STAT3 and Src, two major oncogenes in cancer cells, are known to be among the key molecules involved in the expression of Bcl-2 proteins (Bromberg ; Niu ). Survival signaling composed of Src, phosphatidylinositol 3-kinase (PI3K), and AKT, which is linked to the activation of transcription factors including NF-κB and AP-1 required to express additional survival proteins, is needed to maintain cell viability (Byeon ; Khanna ). Interestingly, it was found that the phosphorylation levels of Src and STAT3 in cancer cells were suppressed by KTH-13-Me (Fig. 4B), indicating that the activity of those proteins was blocked by KTH-13-Me. It is thus reasonable that the Src-linked survival pathway is negatively regulated by KTH-13-Me. Interestingly, considering that the original compound, KTH-13, of KTH-13-Me did not block the phosphorylation of Src (Kim ), it seems to be suggested that KTH-13-Me might have different pharmacological property due to chemical change. Although it has not yet been fully explained, replacement of 4-isopropyl group to methyl group might alter the non-polarity of this compound, affecting to drug’s molecular structure to interact with target protein. Which pathways involved in cell survival signaling or target(s) are directly modulated by this compound and how the methyl group-induced molecular change in KTH-13-Me affects its alteration of molecular structure will be further examined in subsequent studies.

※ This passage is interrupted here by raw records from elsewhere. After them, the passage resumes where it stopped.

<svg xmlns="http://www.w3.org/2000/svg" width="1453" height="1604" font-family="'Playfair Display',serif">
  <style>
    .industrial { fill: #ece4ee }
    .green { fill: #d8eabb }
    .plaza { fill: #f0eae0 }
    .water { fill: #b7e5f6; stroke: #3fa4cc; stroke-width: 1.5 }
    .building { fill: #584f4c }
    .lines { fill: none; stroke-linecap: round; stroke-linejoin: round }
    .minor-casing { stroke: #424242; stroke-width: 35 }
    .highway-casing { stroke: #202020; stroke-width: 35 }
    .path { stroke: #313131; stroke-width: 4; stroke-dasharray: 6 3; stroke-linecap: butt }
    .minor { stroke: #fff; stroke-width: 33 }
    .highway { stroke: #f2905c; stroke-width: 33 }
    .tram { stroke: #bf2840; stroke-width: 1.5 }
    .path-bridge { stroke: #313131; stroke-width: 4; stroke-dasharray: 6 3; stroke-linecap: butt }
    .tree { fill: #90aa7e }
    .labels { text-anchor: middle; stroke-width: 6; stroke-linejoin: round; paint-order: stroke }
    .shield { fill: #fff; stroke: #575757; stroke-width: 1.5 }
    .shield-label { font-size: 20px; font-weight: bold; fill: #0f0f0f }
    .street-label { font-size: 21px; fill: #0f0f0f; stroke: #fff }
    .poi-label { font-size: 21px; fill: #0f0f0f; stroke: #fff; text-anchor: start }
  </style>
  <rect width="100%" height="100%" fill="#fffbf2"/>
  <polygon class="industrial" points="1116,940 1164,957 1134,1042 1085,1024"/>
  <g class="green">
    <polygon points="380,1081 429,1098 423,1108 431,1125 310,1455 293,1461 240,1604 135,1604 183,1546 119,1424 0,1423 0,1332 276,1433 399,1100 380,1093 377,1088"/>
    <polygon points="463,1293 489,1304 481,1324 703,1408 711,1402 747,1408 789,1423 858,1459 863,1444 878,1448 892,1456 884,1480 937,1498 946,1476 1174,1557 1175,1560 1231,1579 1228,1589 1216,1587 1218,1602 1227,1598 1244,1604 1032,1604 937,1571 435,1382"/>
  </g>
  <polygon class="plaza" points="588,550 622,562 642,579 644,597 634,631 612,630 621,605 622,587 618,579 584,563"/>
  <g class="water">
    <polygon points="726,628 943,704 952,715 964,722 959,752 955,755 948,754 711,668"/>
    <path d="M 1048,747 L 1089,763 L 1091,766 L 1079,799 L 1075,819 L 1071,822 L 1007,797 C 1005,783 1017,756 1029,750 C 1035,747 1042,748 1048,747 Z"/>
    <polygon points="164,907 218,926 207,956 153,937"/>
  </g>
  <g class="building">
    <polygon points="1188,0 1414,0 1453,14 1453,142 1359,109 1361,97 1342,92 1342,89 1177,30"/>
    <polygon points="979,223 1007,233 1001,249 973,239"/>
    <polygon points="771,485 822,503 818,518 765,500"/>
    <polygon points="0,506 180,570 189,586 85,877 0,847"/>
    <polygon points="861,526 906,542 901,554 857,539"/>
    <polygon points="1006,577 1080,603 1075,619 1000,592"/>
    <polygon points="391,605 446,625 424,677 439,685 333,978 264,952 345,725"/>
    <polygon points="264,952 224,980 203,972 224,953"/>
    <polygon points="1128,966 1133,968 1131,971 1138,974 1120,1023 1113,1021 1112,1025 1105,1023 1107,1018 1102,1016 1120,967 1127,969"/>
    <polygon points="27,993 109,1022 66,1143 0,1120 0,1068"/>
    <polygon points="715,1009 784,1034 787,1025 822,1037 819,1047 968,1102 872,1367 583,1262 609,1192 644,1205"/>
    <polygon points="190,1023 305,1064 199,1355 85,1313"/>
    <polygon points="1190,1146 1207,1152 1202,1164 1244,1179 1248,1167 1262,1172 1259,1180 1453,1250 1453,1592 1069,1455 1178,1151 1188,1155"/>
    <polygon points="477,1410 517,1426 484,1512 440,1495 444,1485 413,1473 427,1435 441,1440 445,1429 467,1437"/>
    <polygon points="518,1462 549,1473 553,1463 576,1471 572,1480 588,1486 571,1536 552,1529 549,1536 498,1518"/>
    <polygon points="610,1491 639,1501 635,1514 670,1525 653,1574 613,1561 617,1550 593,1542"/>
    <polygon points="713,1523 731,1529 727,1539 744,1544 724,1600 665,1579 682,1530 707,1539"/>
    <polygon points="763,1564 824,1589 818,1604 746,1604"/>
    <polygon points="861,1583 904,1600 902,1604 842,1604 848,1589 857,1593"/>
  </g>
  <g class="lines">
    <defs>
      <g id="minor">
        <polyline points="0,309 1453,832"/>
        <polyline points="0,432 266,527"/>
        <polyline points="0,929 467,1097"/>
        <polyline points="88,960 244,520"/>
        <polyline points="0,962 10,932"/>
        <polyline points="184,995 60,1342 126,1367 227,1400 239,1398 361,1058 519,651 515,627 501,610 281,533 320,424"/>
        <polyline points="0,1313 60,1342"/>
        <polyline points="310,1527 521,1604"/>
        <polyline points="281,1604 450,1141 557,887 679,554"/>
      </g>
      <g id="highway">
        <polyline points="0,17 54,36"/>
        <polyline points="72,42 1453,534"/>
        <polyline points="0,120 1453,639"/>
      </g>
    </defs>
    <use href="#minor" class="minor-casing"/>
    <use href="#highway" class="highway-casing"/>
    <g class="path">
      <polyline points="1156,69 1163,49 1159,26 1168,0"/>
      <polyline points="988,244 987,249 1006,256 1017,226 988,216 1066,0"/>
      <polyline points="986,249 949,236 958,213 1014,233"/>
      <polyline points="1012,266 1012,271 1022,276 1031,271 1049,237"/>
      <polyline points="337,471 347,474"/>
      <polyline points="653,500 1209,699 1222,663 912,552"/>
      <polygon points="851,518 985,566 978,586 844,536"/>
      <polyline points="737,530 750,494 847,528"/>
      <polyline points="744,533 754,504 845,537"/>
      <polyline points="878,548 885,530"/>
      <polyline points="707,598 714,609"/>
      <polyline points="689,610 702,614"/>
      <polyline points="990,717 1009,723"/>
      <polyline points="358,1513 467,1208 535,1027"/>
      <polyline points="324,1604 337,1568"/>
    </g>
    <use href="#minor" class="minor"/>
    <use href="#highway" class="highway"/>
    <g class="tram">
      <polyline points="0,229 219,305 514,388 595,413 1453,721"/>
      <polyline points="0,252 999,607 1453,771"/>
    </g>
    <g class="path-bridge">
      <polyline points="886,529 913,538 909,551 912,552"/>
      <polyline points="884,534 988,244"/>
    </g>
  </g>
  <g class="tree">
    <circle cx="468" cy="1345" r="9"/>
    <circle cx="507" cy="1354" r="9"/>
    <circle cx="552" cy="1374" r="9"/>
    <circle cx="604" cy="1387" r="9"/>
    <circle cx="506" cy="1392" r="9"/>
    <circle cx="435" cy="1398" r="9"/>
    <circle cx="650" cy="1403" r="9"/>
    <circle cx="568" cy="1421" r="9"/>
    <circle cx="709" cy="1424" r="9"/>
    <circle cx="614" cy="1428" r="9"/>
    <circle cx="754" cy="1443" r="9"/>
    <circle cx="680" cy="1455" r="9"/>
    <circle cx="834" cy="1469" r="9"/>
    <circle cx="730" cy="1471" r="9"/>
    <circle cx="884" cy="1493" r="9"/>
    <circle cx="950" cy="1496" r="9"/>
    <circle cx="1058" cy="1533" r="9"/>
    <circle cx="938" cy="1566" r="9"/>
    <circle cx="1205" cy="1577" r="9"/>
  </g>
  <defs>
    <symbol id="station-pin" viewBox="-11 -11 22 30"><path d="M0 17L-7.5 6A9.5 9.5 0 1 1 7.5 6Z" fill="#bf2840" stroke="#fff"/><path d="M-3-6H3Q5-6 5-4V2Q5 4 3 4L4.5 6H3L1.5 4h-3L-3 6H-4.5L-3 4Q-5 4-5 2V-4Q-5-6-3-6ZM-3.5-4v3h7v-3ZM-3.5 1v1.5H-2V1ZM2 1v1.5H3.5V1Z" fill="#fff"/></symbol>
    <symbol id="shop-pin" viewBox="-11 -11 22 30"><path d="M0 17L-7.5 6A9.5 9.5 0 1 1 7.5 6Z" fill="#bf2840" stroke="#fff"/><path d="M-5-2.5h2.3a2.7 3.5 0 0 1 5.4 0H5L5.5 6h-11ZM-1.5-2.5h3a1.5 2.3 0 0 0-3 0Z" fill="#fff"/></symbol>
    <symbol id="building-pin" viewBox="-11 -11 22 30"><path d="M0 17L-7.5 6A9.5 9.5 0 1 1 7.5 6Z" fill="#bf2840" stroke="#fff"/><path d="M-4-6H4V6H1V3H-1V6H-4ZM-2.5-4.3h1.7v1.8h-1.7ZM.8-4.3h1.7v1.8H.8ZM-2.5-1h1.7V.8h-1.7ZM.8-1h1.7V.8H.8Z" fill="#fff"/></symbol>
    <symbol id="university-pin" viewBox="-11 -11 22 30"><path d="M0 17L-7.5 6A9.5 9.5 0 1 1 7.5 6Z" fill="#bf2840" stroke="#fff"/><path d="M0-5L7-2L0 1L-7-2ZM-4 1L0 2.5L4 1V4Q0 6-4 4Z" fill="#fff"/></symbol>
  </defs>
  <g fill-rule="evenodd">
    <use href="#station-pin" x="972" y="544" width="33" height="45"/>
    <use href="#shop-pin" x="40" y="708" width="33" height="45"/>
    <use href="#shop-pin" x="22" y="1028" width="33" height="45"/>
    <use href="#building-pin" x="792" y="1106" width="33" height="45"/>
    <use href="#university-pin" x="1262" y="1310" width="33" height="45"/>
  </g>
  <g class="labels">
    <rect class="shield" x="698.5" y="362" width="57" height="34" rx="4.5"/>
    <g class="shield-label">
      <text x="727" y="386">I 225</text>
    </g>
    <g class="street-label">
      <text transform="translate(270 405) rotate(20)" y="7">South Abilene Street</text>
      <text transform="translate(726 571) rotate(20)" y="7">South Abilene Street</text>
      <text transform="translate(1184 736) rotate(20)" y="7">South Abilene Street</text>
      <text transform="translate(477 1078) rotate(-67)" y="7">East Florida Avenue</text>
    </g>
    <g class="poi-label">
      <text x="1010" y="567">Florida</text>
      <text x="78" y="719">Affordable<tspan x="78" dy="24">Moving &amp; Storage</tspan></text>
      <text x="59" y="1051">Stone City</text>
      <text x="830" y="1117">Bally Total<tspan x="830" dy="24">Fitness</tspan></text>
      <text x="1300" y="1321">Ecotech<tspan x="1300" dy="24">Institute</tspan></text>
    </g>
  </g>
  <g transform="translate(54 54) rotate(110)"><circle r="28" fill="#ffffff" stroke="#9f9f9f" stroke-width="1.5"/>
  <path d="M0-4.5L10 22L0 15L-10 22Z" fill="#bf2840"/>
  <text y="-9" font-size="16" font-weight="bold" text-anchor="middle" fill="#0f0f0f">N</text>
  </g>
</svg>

In summary, here we show that KTH-13-Me strongly suppresses the proliferation of cancer cells by inducing apoptosis and suppressing cell survival signaling. The pro-apoptotic and anti-proliferative activities of KTH-13-Me appear to result from decreases in Bcl-2 and phospho-Src levels, caused by suppression of Src and STAT3 activity (Fig. 5).

Fig. 5.

Schematic pathway of apoptosis-induction by KTH-13-Me.

Therefore, our results suggest that KTH-13-Me compounds have the potential to be developed as anti-cancer drugs, inducing apoptosis in cancer cells.